Indeed, a recent visit to the site revealed that a homeless person had left a blanket and a shopping cart there.
But if Hoboken developers George Vallone and Danny Gans have their way, the site will see new occupants of a different sort. Vallone and Gans of the development firm Hoboken Brownstone will, in the next five to six years, build market-rate housing on two sections of the Van Leer factory property, a total of seven acres.
Vallone said he has known the Van Leer family since 1996 but had to wait for two other developers to back out of developing the area before he and Gans entered into a contract with the Van Leers to develop in October 2004.

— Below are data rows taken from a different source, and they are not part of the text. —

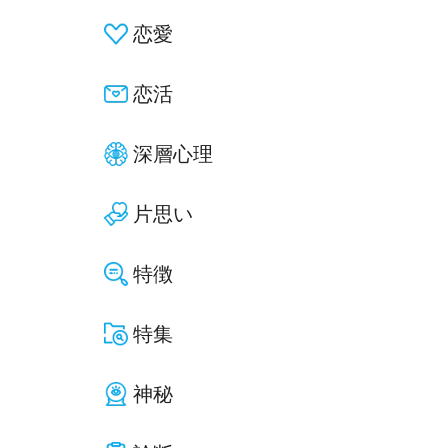
恋愛
恋活
深層心理
片思い
特徴
特集
神秘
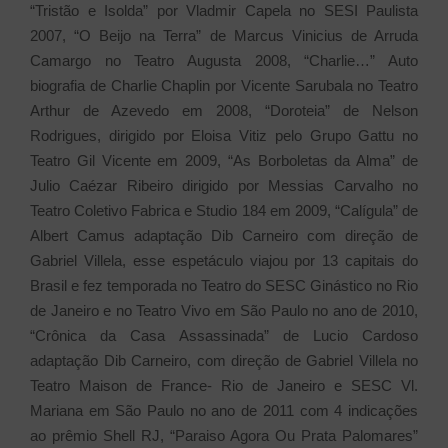
“Tristão e Isolda” por Vladmir Capela no SESI Paulista
2007, “O Beijo na Terra” de Marcus Vinicius de Arruda
Camargo no Teatro Augusta 2008, “Charlie…” Auto
biografia de Charlie Chaplin por Vicente Sarubala no Teatro
Arthur de Azevedo em 2008, “Doroteia” de Nelson
Rodrigues, dirigido por Eloisa Vitiz pelo Grupo Gattu no
Teatro Gil Vicente em 2009, “As Borboletas da Alma” de
Julio Caézar Ribeiro dirigido por Messias Carvalho no
Teatro Coletivo Fabrica e Studio 184 em 2009, “Calígula” de
Albert Camus adaptação Dib Carneiro com direção de
Gabriel Villela, esse espetáculo viajou por 13 capitais do
Brasil e fez temporada no Teatro do SESC Ginástico no Rio
de Janeiro e no Teatro Vivo em São Paulo no ano de 2010,
“Crônica da Casa Assassinada” de Lucio Cardoso
adaptação Dib Carneiro, com direção de Gabriel Villela no
Teatro Maison de France- Rio de Janeiro e SESC Vl.
Mariana em São Paulo no ano de 2011 com 4 indicações
ao prêmio Shell RJ, “Paraiso Agora Ou Prata Palomares”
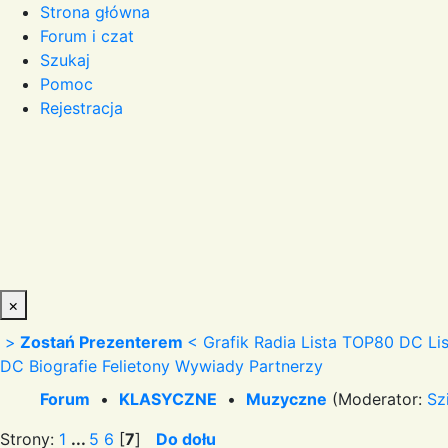
Strona główna
Forum i czat
Szukaj
Pomoc
Rejestracja
×
>
Zostań Prezenterem
<
Grafik Radia
Lista TOP80 DC
Li
DC
Biografie
Felietony
Wywiady
Partnerzy
Forum
•
KLASYCZNE
•
Muzyczne
(Moderator:
Sz
Strony:
1
...
5
6
[
7
]
Do dołu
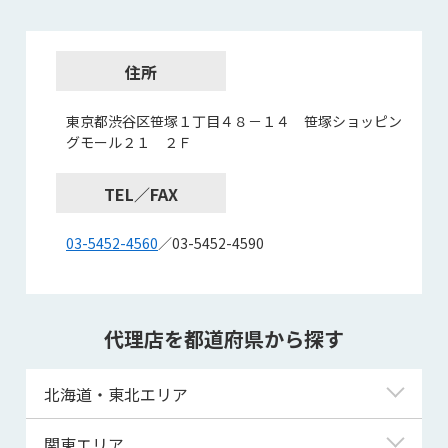
住所
東京都渋谷区笹塚１丁目４８－１４ 笹塚ショッピン
グモール２１ ２Ｆ
TEL／FAX
03-5452-4560
／03-5452-4590
代理店を都道府県から探す
北海道・東北エリア
北海道
関東エリア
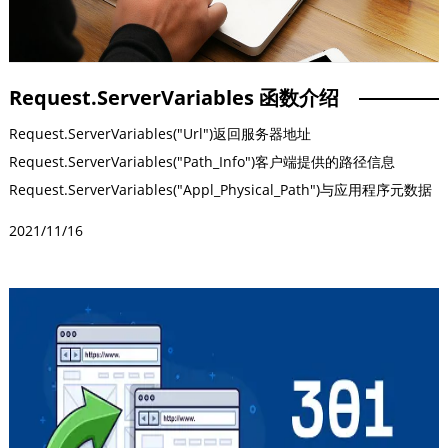
Request.ServerVariables 函数介绍
Request.ServerVariables("Url")返回服务器地址
Request.ServerVariables("Path_Info")客户端提供的路径信息
Request.ServerVariables("Appl_Physical_Path")与应用程序元数据
库路径相应的物理路径
2021/11/16
Request.ServerVariables("Path_Translated")通过由虚拟至物理的
映射后得到的路径Request.ServerVariables("Script_Name")执行脚
本的名称Request.ServerVariables("Query_String")查询字符串Qg容
Request.ServerVariables("Http_Referer")请求的字符串Qg容
Request.ServerVariables("Server_Port")接受请求的服务器端口号
Request.ServerVariables("Remote_Addr")发出请求的远程主机的IP
地址Request.ServerVariables("Remote_Host")发出请求的远程主机
名称Request.ServerVariables("Local_Addr")返回接受请求的服务器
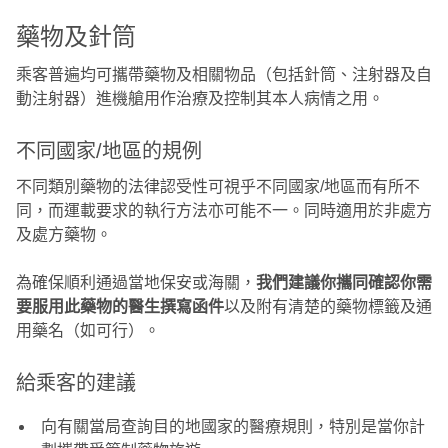
藥物及針筒
乘客普遍均可攜帶藥物及相關物品（包括針筒、注射器及自
動注射器）進機艙用作治療及控制其本人病情之用。
不同國家/地區的規例
不同類別藥物的法律認受性可視乎不同國家/地區而有所不
同，而運載要求的執行方法亦可能不一。同時適用於非處方
及處方藥物。
為確保順利通過當地保安或海關，
我們建議你攜同確認你需
要服用此藥物的醫生撰寫函件
以及附有清楚的藥物標籤及通
用藥名（如可行）。
給乘客的建議
向有關當局查詢目的地國家的醫療規則，特別是當你計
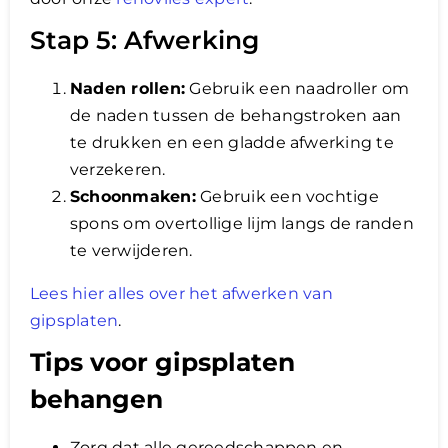
Stap 5: Afwerking
Naden rollen:
Gebruik een naadroller om
de naden tussen de behangstroken aan
te drukken en een gladde afwerking te
verzekeren.
Schoonmaken:
Gebruik een vochtige
spons om overtollige lijm langs de randen
te verwijderen.
Lees hier alles over het afwerken van
gipsplaten
.
Tips voor gipsplaten
behangen
Zorg dat alle gereedschappen en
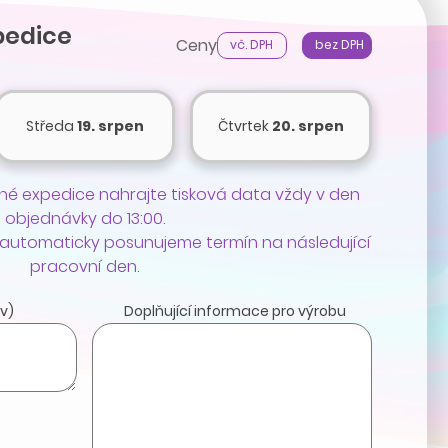
pedice
Ceny
vč. DPH
bez DPH
Středa
19. srpen
Čtvrtek
20. srpen
é expedice nahrajte tisková data vždy v den
objednávky do 13:00.
 automaticky posunujeme termín na následující
pracovní den.
v)
Doplňující informace pro výrobu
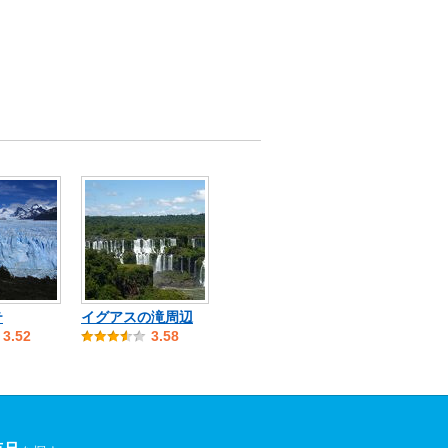
テ
イグアスの滝周辺
3.52
3.58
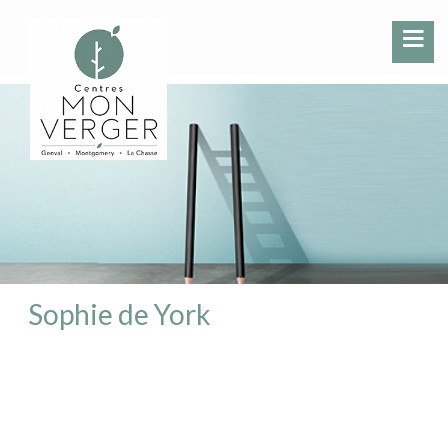
Sophie de York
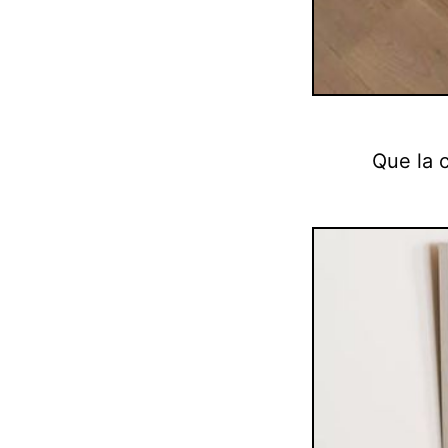
Que la 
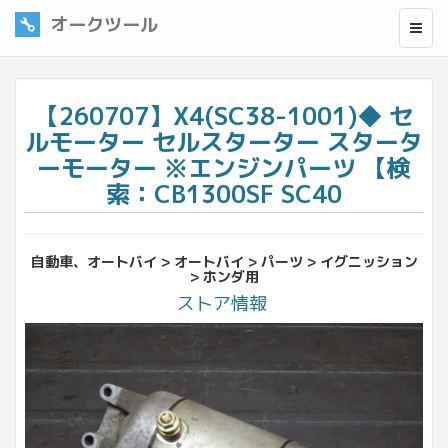
オークツール
【260707】X4(SC38-1001)◆ セ
ルモーター セルスターター スタータ
ーモーター ※エンジンパーツ 【検
索：CB1300SF SC40
自動車、オートバイ > オートバイ > パーツ > イグニッション
> ホンダ用
ストア情報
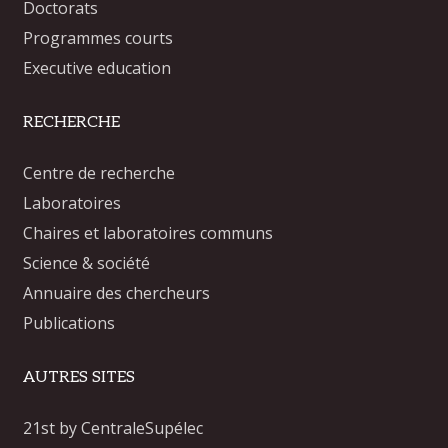
Doctorats
Programmes courts
Executive education
RECHERCHE
Centre de recherche
Laboratoires
Chaires et laboratoires communs
Science & société
Annuaire des chercheurs
Publications
AUTRES SITES
21st by CentraleSupélec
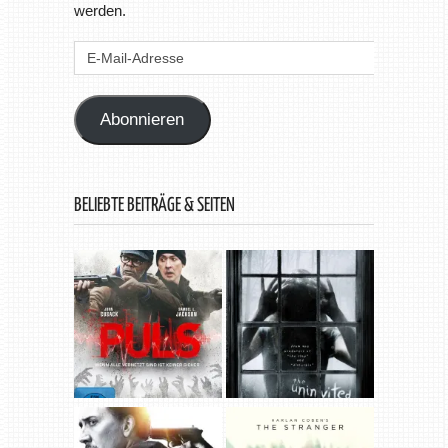
werden.
E-
Mail-
Adresse
Abonnieren
BELIEBTE BEITRÄGE & SEITEN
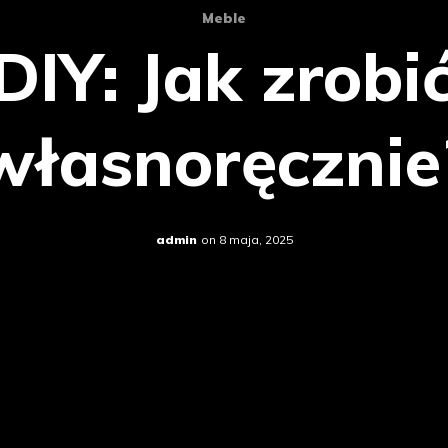
Meble
DIY: Jak zrobi
własnoręcznie
admin
on
8 maja, 2025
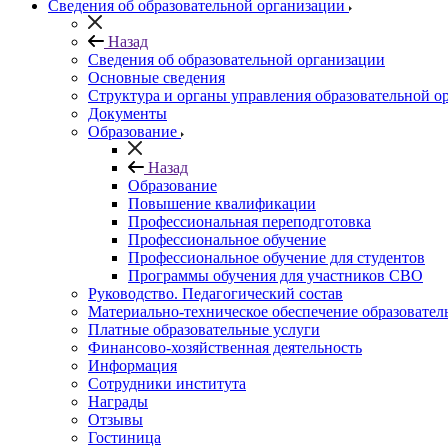
Сведения об образовательной организации
Назад
Сведения об образовательной организации
Основные сведения
Структура и органы управления образовательной о
Документы
Образование
Назад
Образование
Повышение квалификации
Профессиональная переподготовка
Профессиональное обучение
Профессиональное обучение для студентов
Программы обучения для участников СВО
Руководство. Педагогический состав
Материально-техническое обеспечение образовател
Платные образовательные услуги
Финансово-хозяйственная деятельность
Информация
Сотрудники института
Награды
Отзывы
Гостиница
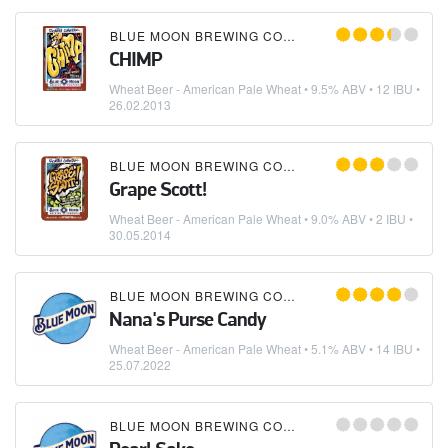
BLUE MOON BREWING COMPANY
CHIMP
Wheat Beer - American Pale Wheat
• 9.5% ABV • 12 IBU •
26.02.2013
BLUE MOON BREWING COMPANY
Grape Scott!
Wheat Beer - American Pale Wheat
• 9.0% ABV • 2 IBU •
30.05.2014
BLUE MOON BREWING COMPANY
Nana's Purse Candy
Wheat Beer - American Pale Wheat
• 5.1% ABV • 14 IBU •
25.07.2022
BLUE MOON BREWING COMPANY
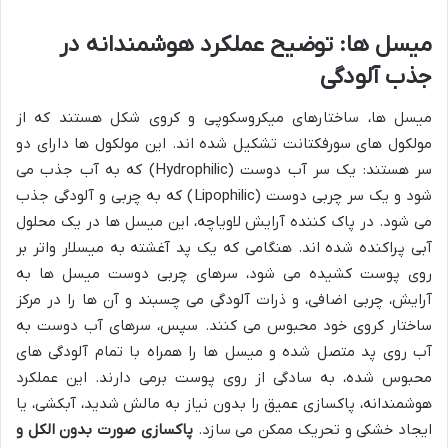
میسل ها: توضیح عملکرد هوشمندانه در
جذب آلودگی
میسل ها، ساختارهای میکروسکوپی و کروی شکل هستند که از
مولکول های سورفکتانت تشکیل شده اند. این مولکول ها دارای دو
سر هستند: یک سر آب دوست (Hydrophilic) که به آب جذب می
شود و یک سر چربی دوست (Lipophilic) که به چربی و آلودگی جذب
می شود. در پاک کننده آرایش لاویاچه، این میسل ها در یک محلول
آبی پراکنده شده اند. هنگامی که یک پد آغشته به میسلار واتر بر
روی پوست کشیده می شود، سرهای چربی دوست میسل ها به
آرایش، چربی اضافی، و ذرات آلودگی می چسبند و آن ها را در مرکز
ساختار کروی خود محبوس می کنند. سپس، سرهای آب دوست به
آب روی پد متصل شده و میسل ها را همراه با تمام آلودگی های
محبوس شده، به سادگی از روی پوست برمی دارند. این عملکرد
هوشمندانه، پاکسازی عمیق را بدون نیاز به مالش شدید، آبکشی، یا
ایجاد خشکی و تحریک ممکن می سازد.
پاکسازی صورت بدون الکل و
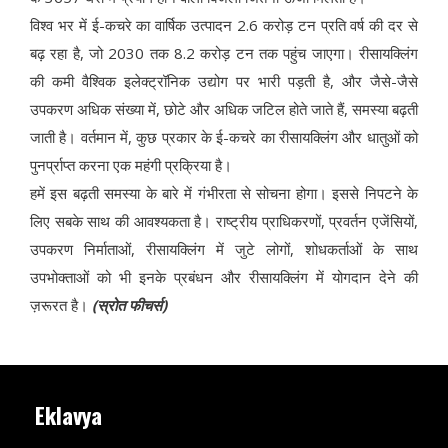
विश्व भर में ई-कचरे का वार्षिक उत्पादन 2.6 करोड़ टन प्रति वर्ष की दर से
बढ़ रहा है, जो 2030 तक 8.2 करोड़ टन तक पहुंच जाएगा। रीसायक्लिंग
की कमी वैश्विक इलेक्ट्रॉनिक उद्योग पर भारी पड़ती है, और जैसे-जैसे
उपकरण अधिक संख्या में, छोटे और अधिक जटिल होते जाते हैं, समस्या बढ़ती
जाती है। वर्तमान में, कुछ प्रकार के ई-कचरे का रीसायक्लिंग और धातुओं को
पुनर्प्राप्त करना एक महंगी प्रक्रिया है।
हमें इस बढ़ती समस्या के बारे में गंभीरता से सोचना होगा। इससे निपटने के
लिए सबके साथ की आवश्यकता है। राष्ट्रीय प्राधिकरणों, प्रवर्तन एजेंसियों,
उपकरण निर्माताओं, रीसायक्लिंग में जुटे लोगों, शोधकर्ताओं के साथ
उपभोक्ताओं को भी इनके प्रबंधन और रीसायक्लिंग में योगदान देने की
ज़रूरत है।
(स्रोत फीचर्स)
Eklavya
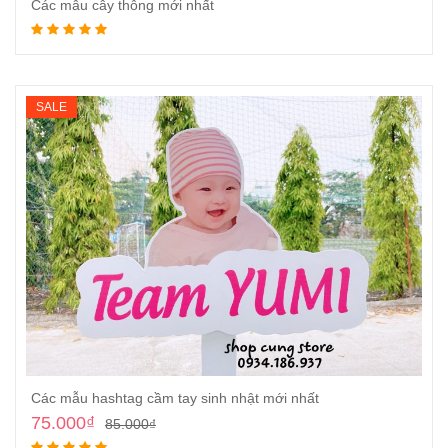
Các mẫu cây thông mới nhất
Đọc tiếp
SALE
Các mẫu hashtag cầm tay sinh nhật mới nhất
75.000
₫
85.000
₫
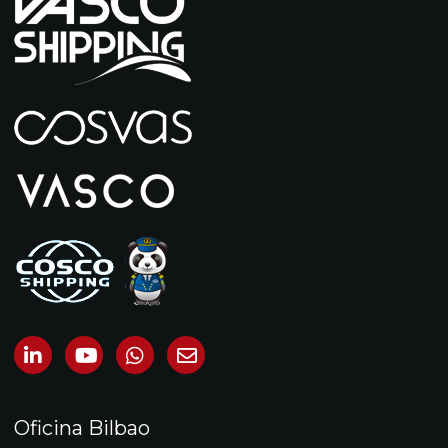
Oficina Bilbao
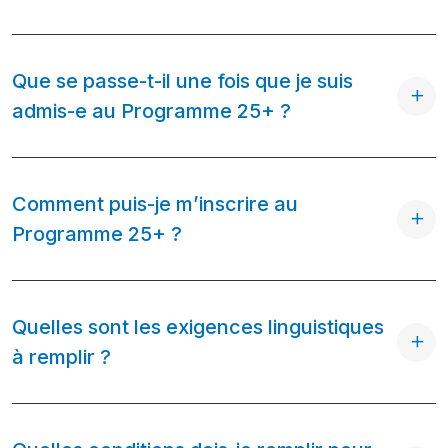
Que se passe-t-il une fois que je suis
admis-e au Programme 25+ ?
Comment puis-je m’inscrire au
Programme 25+ ?
Quelles sont les exigences linguistiques
à remplir ?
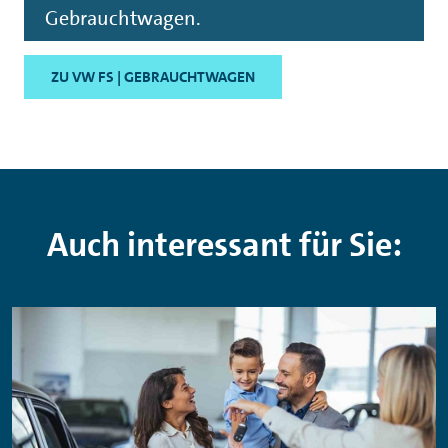
Gebrauchtwagen.
ZU VW FS | GEBRAUCHTWAGEN
Auch interessant für Sie:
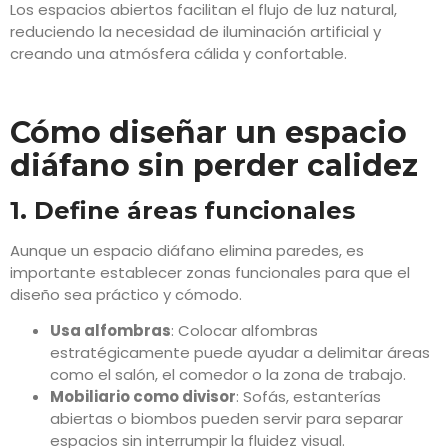
Los espacios abiertos facilitan el flujo de luz natural,
reduciendo la necesidad de iluminación artificial y
creando una atmósfera cálida y confortable.
Cómo diseñar un espacio
diáfano sin perder calidez
1. Define áreas funcionales
Aunque un espacio diáfano elimina paredes, es
importante establecer zonas funcionales para que el
diseño sea práctico y cómodo.
Usa alfombras
: Colocar alfombras
estratégicamente puede ayudar a delimitar áreas
como el salón, el comedor o la zona de trabajo.
Mobiliario como divisor
: Sofás, estanterías
abiertas o biombos pueden servir para separar
espacios sin interrumpir la fluidez visual.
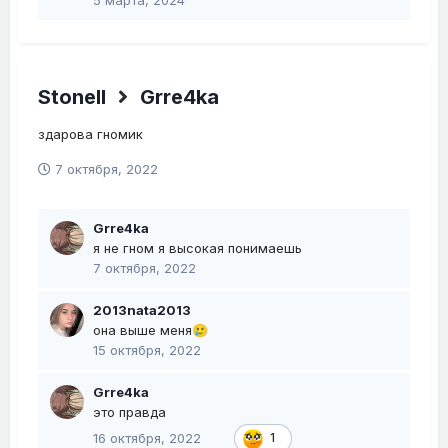
5 марта, 2024
Stonell
Grre4ka
здарова гномик
7 октября, 2022
Grre4ka
я не гном я высокая понимаешь
7 октября, 2022
2013nata2013
она выше меня
🥲
15 октября, 2022
Grre4ka
это правда
16 октября, 2022
1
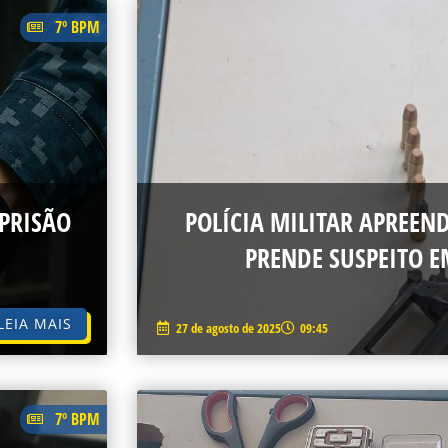
AGE
PAGE
PAGE
PAGE
PAGE
PAGE
PAGE
PAGE
PAGE
PAGE
7º BPM
PRISÃO
POLÍCIA MILITAR APREEN
PRENDE SUSPEITO 
LEIA MAIS
27 de agosto de 2025
09:45
7º BPM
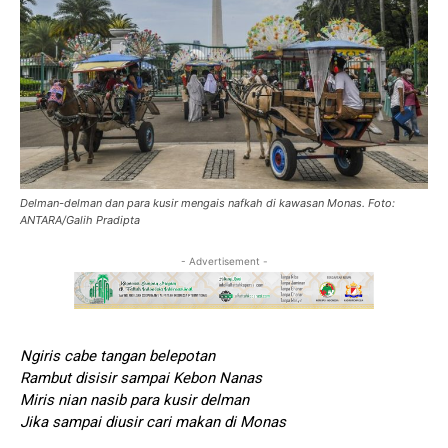
Delman-delman dan para kusir mengais nafkah di kawasan Monas. Foto:
ANTARA/Galih Pradipta
- Advertisement -
Ngiris cabe tangan belepotan
Rambut disisir sampai Kebon Nanas
Miris nian nasib para kusir delman
Jika sampai diusir cari makan di Monas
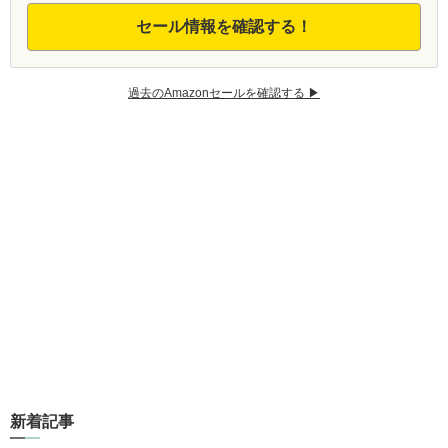
セール情報を確認する！
過去のAmazonセールを確認する ▶︎
新着記事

Vallone is excited about the transformation of the site, provided he gets Planning Board approval.
“There is not a lot of land left in Jersey City to build upon, and when you can find seven acres of land available, then you go for it,” said Vallone. “In real estate, it’s all about location.”
Construction would start in early 2007. A cleanup would take place six to nine months before that since the site contains a high concentration of white cake arsenic dumped there before the Van Leer factory existed, said Vallone.
Nearly 950 units would be spread over seven acres and broken into two sections.
Vallone also said that 8,000 square feet of retail space will be built for a restaurant.
The condominiums would sell for $300,000 to $900,000.